Lipoprotein (a) has attracted the attention as a possible risk factor of stroke due to its association with the atherosclerosis incidence. Several but not all cross-sectional and retrospective studies have reported association of Lp(a) with atherosclerosis. However, retrospective studies are susceptible to selection and observation bias and many exclude the possibility that the presence of disease may influence levels, an important consideration as Lp(a) concentrations have been reported to change following acute ischemia and cerebral infarction. Moreover, Lp(a) concentrations may have different predictive values in different populations. 
We believe that Lp(a) levels estimated in the current study reflect the baseline levels and is not subjected to any variation due to the storage of samples. The current findings suggest that Lp(a) is unlikely to be an important risk factor for stroke. This conclusion should not be construed to imply that no association between haemostatic and thrombotic markers and the risk of future stroke.
Moreover some of the prospective studies demonstrate Lp(a) assessment has a very low predictive value in terms of screening for underlying atherosclerotic disease.  This observation is consistent with our findings.
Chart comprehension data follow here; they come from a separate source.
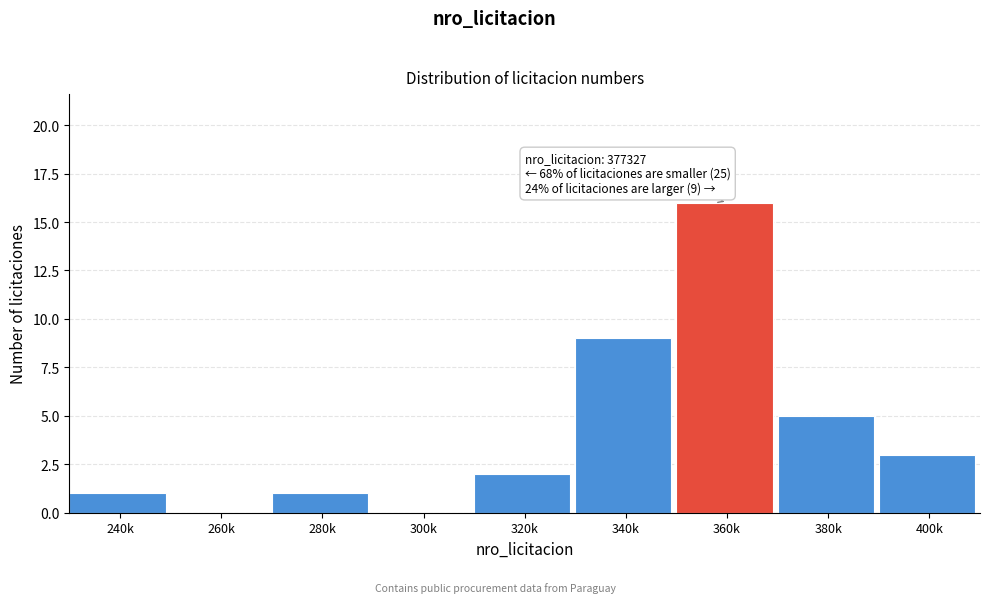

Reading left to right, what are all the values shown in this chart?

240k=1	260k=0	280k=1	300k=0	320k=2	340k=9	360k=16	380k=5	400k=3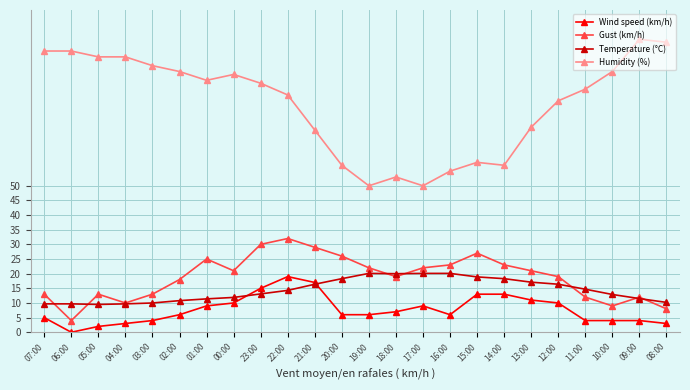

Where is the first local minimum for Gust (km/h)?

06:00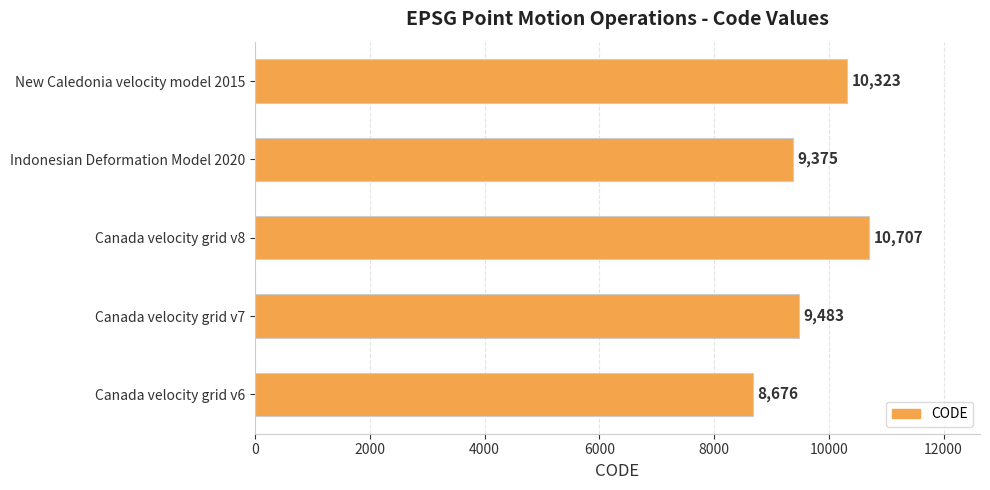

Between Canada velocity grid v6 and Canada velocity grid v7, which is larger?

Canada velocity grid v7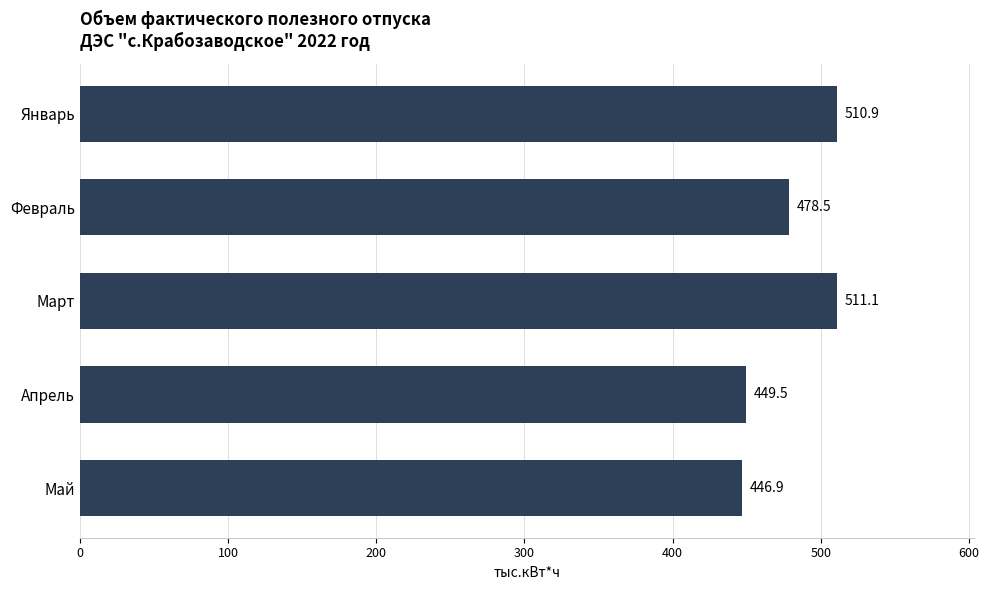

List the labels in order of value, largest first.

Март, Январь, Февраль, Апрель, Май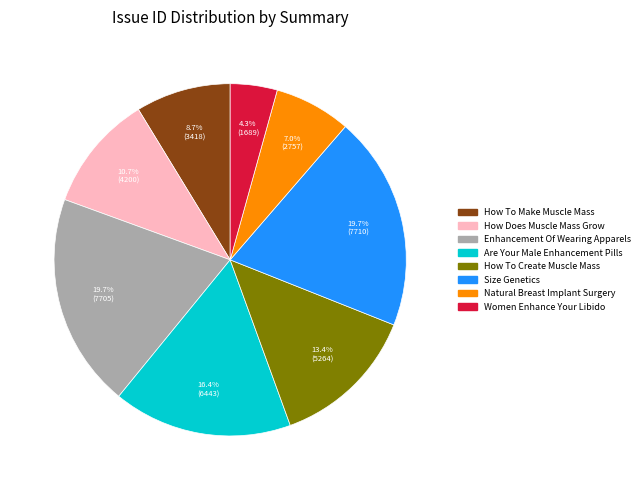

To the nearest percent, what portion does Are Your Male Enhancement Pills represent?

16%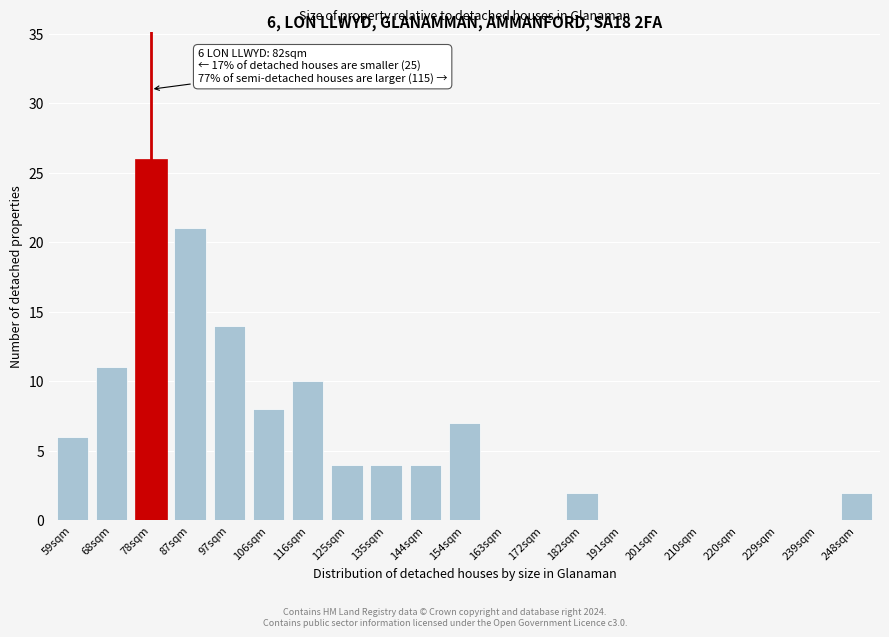

Reading right to left, list all the values displayed in this chart.

248sqm=2	239sqm=0	229sqm=0	220sqm=0	210sqm=0	201sqm=0	191sqm=0	182sqm=2	172sqm=0	163sqm=0	154sqm=7	144sqm=4	135sqm=4	125sqm=4	116sqm=10	106sqm=8	97sqm=14	87sqm=21	78sqm=26	68sqm=11	59sqm=6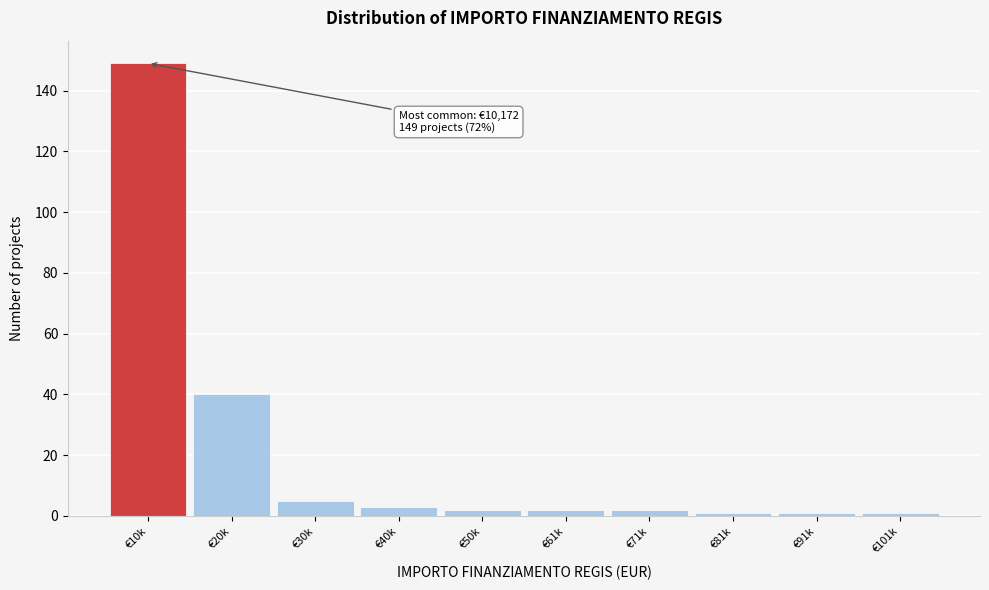

Reading right to left, transcribe all the data shown in this chart.

1	1	1	2	2	2	3	5	40	149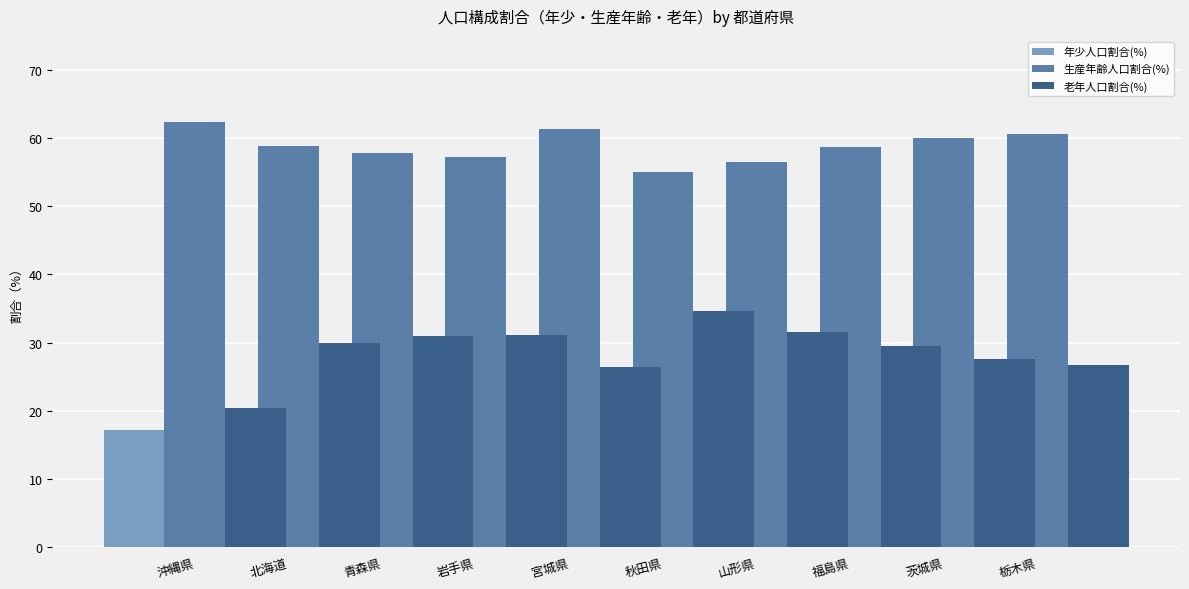

At which category does the chart reach its peak across all series?

沖縄県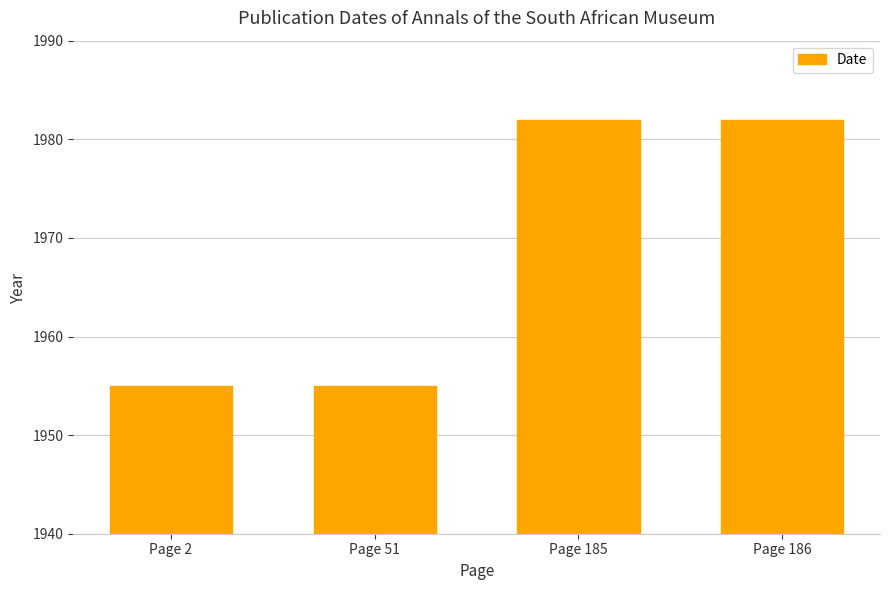

What is the smallest value displayed?

1955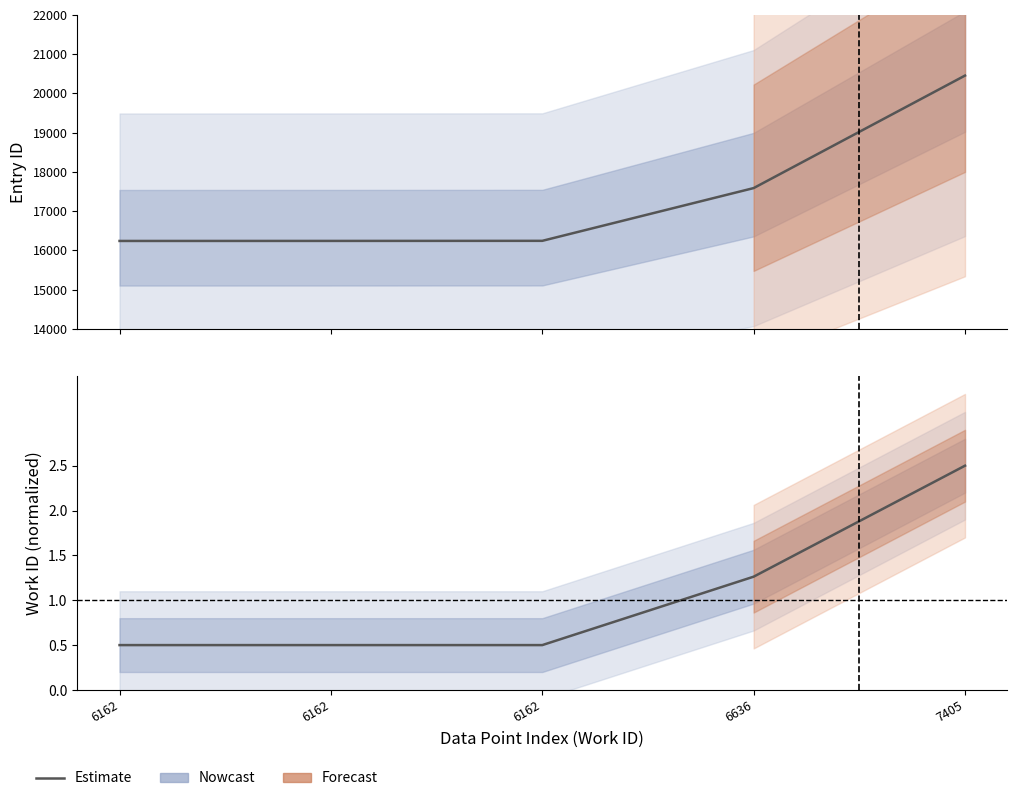

True or false: id and work_id (norm.) intersect in this chart.

False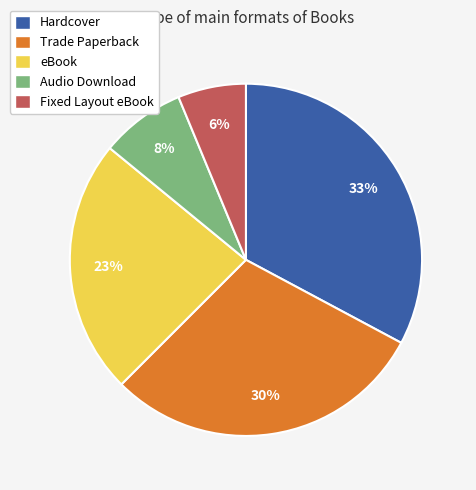

What is the largest slice in the pie chart?

Hardcover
Because the distribution of Lp(a) is markedly skewed in most populations and any postulated association between Lp(a) and vascular risk appears to be related to individuals with very high levels and great majority of vascular occlusive events will occur among subjects with normal Lp(a) levels. Thus, from the perspective of clinicians considering whether or not to screen, the totality of current evidence suggests that any true increase in risk of future thrombosis associated with Lp(a) is likely to be of small absolute magnitude. Further, the cost of estimation is quiet high and currently there are no proper prophylactic measures to modify Lp(a) levels. These considerations weigh against the use of Lp(a) as a risk factor for stroke.
In this study the serum Lp(a) and other lipid parameters did not show any significant difference between thrombotic stroke cases and controls expect HDLc, which was slightly lower in cases compared to controls and TG levels were slightly elevated; 30% higher in cases. About 45%-50% of the cases had Lp(a) levels in the range 0-20 mg/dl and 9.5% of cases were aged less than 50 years.